News Monday, JUNE 12th, 2000
A storm on Sunday night caused severe damage to a small community outside the West Bohemian town of Chomutov.
The mayor of Malkov village says millions of crowns' worth of property was damaged in a matter of few seconds. Roofs were blown away, trees and lampposts were uprooted by the rage of the elements.
Mayor Pavel Bursa said his community was looking for replacement accommodation for one family whose house was completely destroyed. An ancient linden-tree, the pride of Malkov, was uprooted by the whirlwind and destroyed the local chapel.
Leader of the main opposition Civic Democratic Party Vaclav Klaus on Sunday slammed the ruling Social Democrats for funding the implementation of their election promises from the proceeds of the early-90s drive to privatise state assets.
Mr. Klaus told a party conference in Prague that the Social Democrats were quick to conclude upon forming a government two years ago that privatisation money would help them fulfill their election programme.
Mr. Klaus said that his party had intended to use the proceeds to stimulate private enterprise and accused the Social Democrats of pumping the money into the state treasury instead. He said the Social Democrats were only prevented from completing their plan by the existence of a power-sharing pact between the two big parties.
At an emotionally-charged ceremony at the weekend to commemorate the 58th anniversary of the razing to the ground of the Czech village of Lidice by the Nazis, the Czech Prime Minister Milos Zeman criticised Sudeten Germans' recent claims for compensation from the Czech government.

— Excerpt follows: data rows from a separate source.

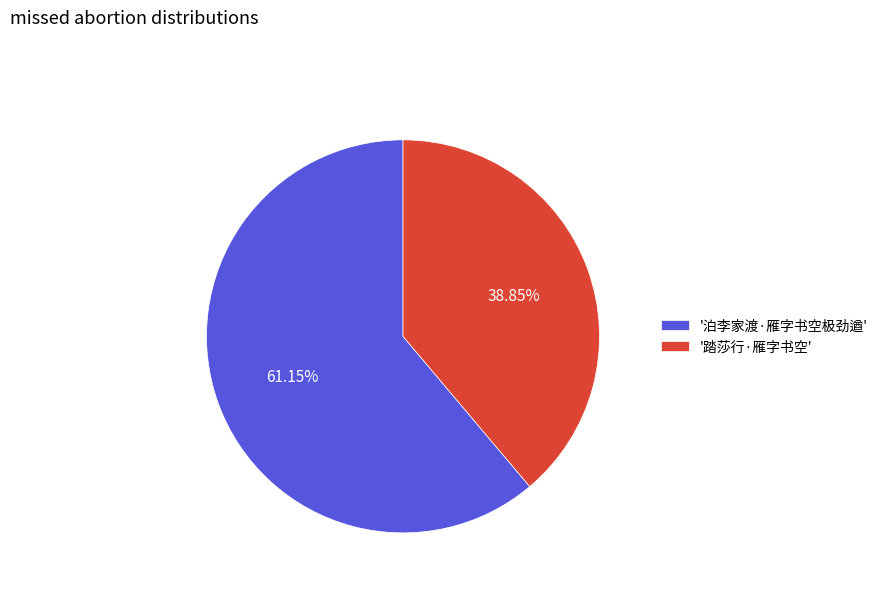

Is '泊李家渡·雁字书空极劲遒' the majority of the pie?

Yes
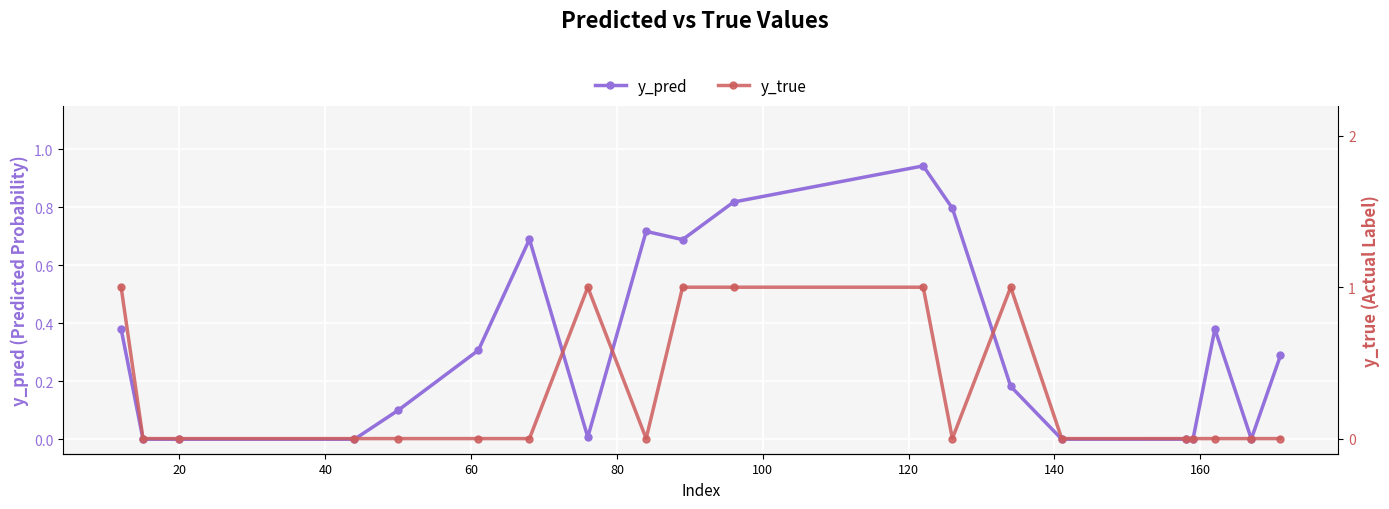

True or false: y_pred has more than 2 interior local peaks.

True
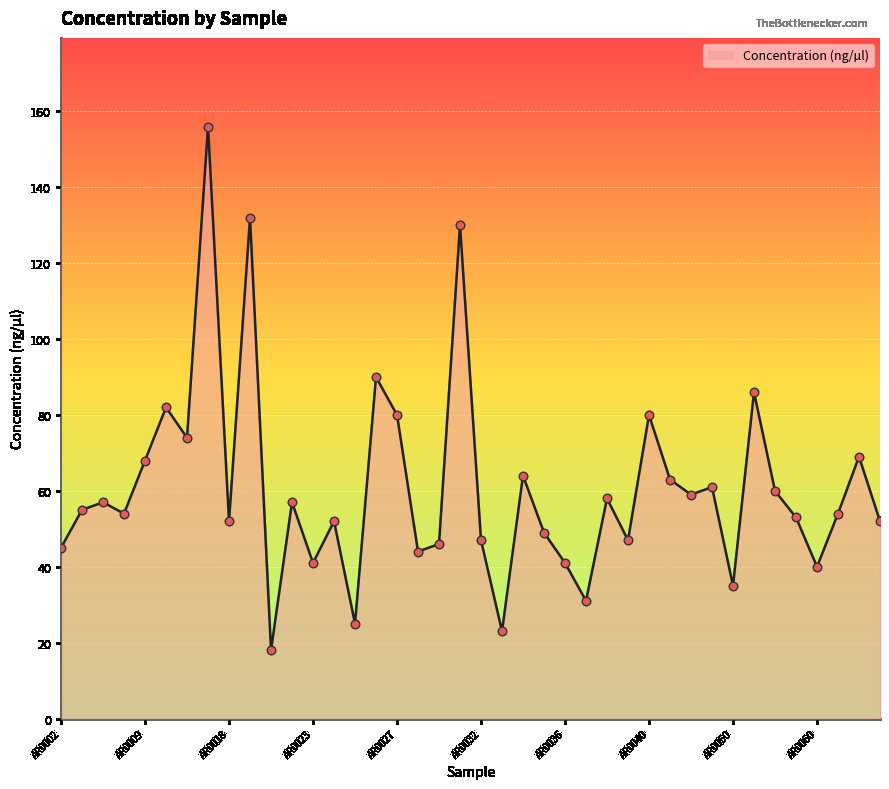

What is the difference between the maximum and minimum values?

138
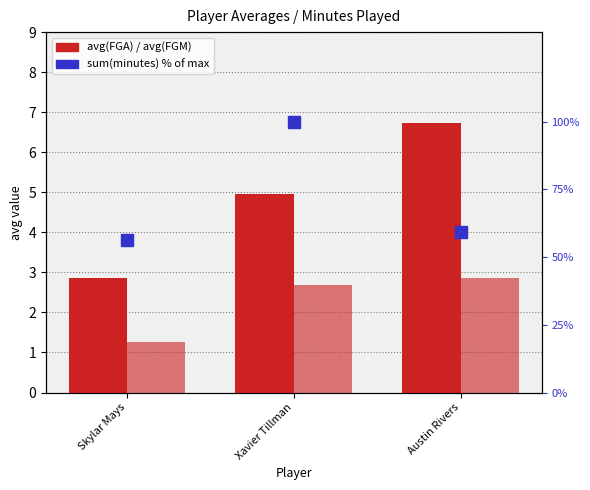

What position from the left is Xavier Tillman?

2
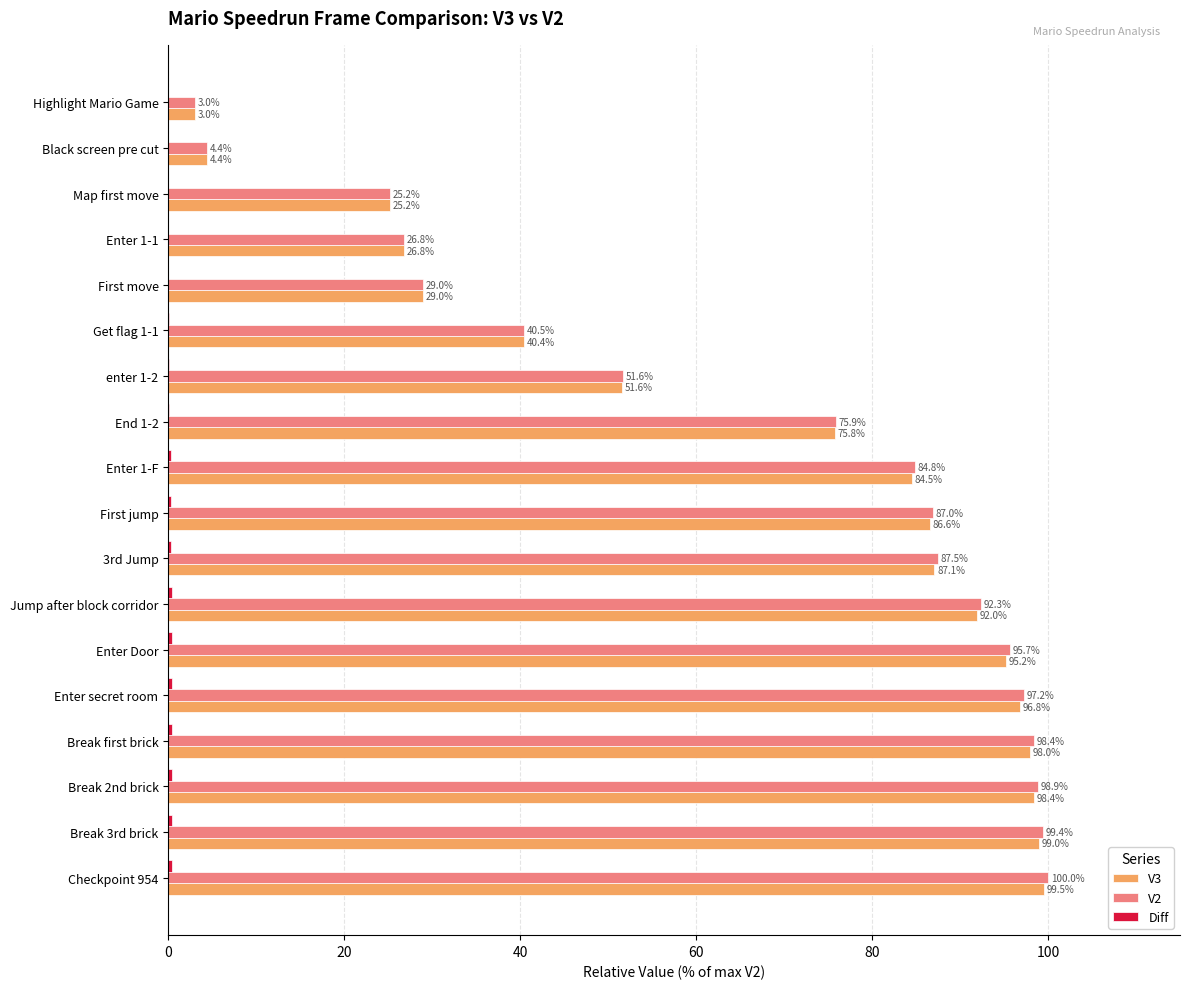

At which label does V2 reach its peak?

Checkpoint 954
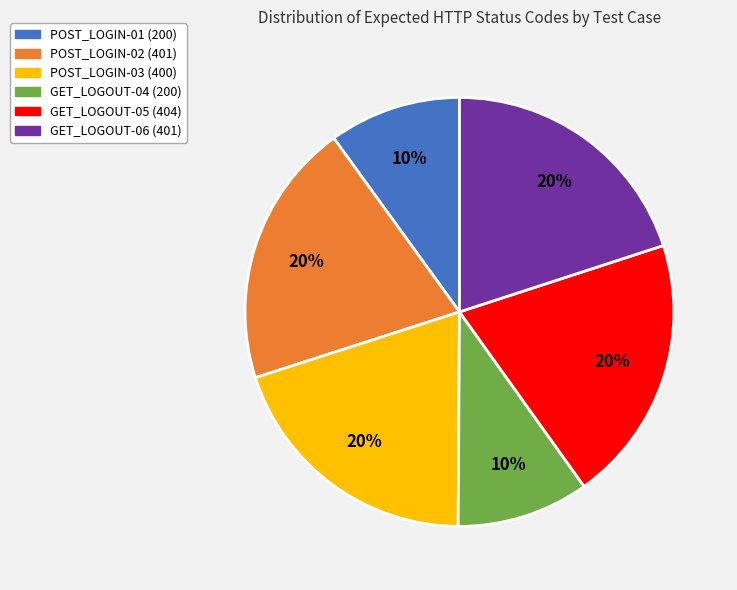

To the nearest percent, what is the combined percentage of POST_LOGIN-03 and POST_LOGIN-02?

40%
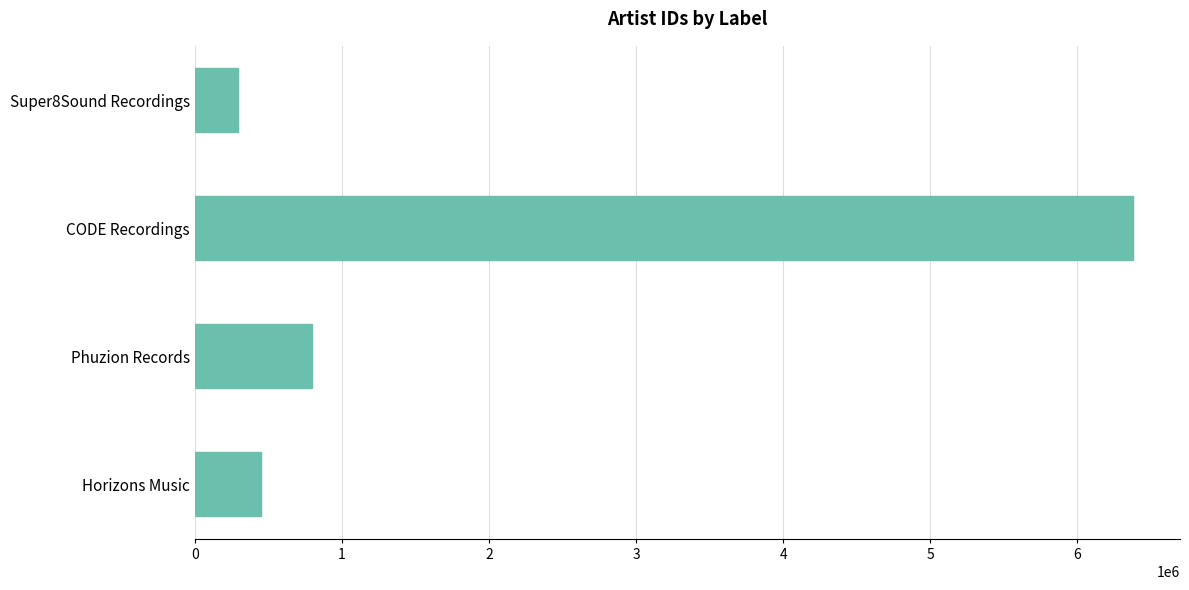

Reading bottom to top, extract all data points from this chart.

Horizons Music=448615	Phuzion Records=795894	CODE Recordings=6379240	Super8Sound Recordings=293973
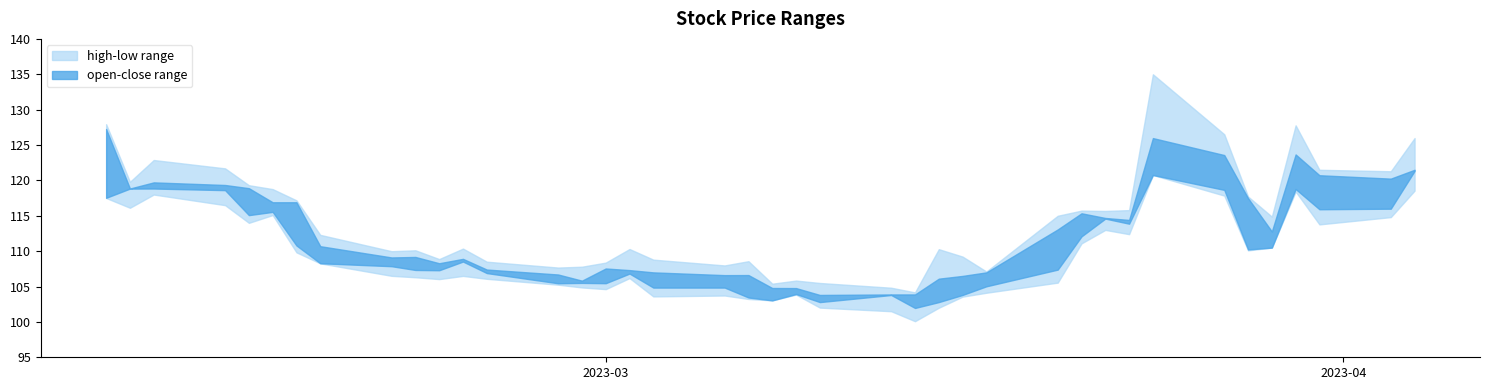

What is the maximum value shown in the chart?

135.0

The Czech news agency CTK quoted him as saying that while Czechs respected their former German fellow-citizens who were active anti-fascists and fought against Hitler, they would never respect the heirs of those who were Hitler's followers, who split this country and committed the crime of treason.
In June 1942, a Nazi SS detachment razed Lidice to the ground in retaliation for the assassination of Reinhard Heydrich, the Nazi administrator of the Czech protectorate and a close friend of Adolf Hitler. The assassination was carried out by British- trained Czechoslovak paratroopers, but no evidence ever connected Lidice to the assassins.
During the Nazi raid, all male inhabitants were summarily executed and almost all women and children were deported to concentration camps. Eighty-two of the children died in the gas chambers.
The European Union's eastward expansion enters its most difficult phase on Tuesday when the bloc launches talks on the crunch issue of agriculture with six front-running candidates for membership.
Agriculture is the last remaining issue to be broached with the Czech Republic, Cyprus, Hungary, Poland, Slovenia and Estonia, which entered membership talks two years ago.
The Chief of Staff of the Czech Armed Forces, Jiri Sedivy, has praised the conduct of the Czech KFOR troops who were caught in crossfire on Tuesday while on routine patrol.
Mr. Sedivy was speaking in Prague on his return from a tour of Czech peacekeeping units serving in the Balkans. He was accompanied on his mission by the American and British ambassadors to Prague, who praised the professional conduct and linguistic skills of Czech officers and servicemen.
A mobile detachment of the Czech KFOR unit came under fire while patrolling a road close to Kosovo's border with Serbia.
Globalisation and its impacts on education is the keynote of an international Students' Forum 2000 underway at Prague Castle.
The event brings together scores of young people from around the world. Education in the process of globalisation is one of three main topics for discussions at the Forum 2000 Grand Conference later in the year.
Held under the auspices of President Vaclav Havel, the conference will bring together such international celebrities as the Tibetan spiritual leader, the Dalai Lama, Indian National Congress Chairperson Sonia Gandhi, and the former Israeli Prime Minister Shimon Peres.
The shadow defence minister, Civic Democrat Petr Necas, said on Sunday that his party wants the Czech armed forces to become fully professional within the next eight years.
He said a professional army would have 38,000 soldiers and 5,000 civilian employees. He also spoke of a system of semi-professional active reserves and very brief training stints for conscripts.
Football -- and tears flowed in the Czech dressing room with deemed injustice piled onto defeat as the Dutch sneaked home 1-0 in their Euro 2000 opener on Sunday night in Amsterdam thanks to a hotly disputed penalty.
Both the Czech playmaker Pavel Nedved and coach Jozef Chovanec called the 88th- minute penalty a scandal and bitterly criticised the poor performance of the referees.
And we end as usual with a quick look at the weather.
On Monday, a cold front will be advancing across Czech territory to the east, bringing along scattered showers, thunderstorms and daytime highs in Bohemia between 19 and 23 degrees Celsius, and in Moravia and Silesia between 22 and 26 degrees.
Tuesday will be a fair day with only scattered showers and daytime highs between 24 and 28 Celsius.
And on Wednesday, we may look forward to temperatures up to 28 degrees, some rain, and nighttime lows between 11 and 15 degrees Celsius.
I'm Libor Kubik and that's the end of the news.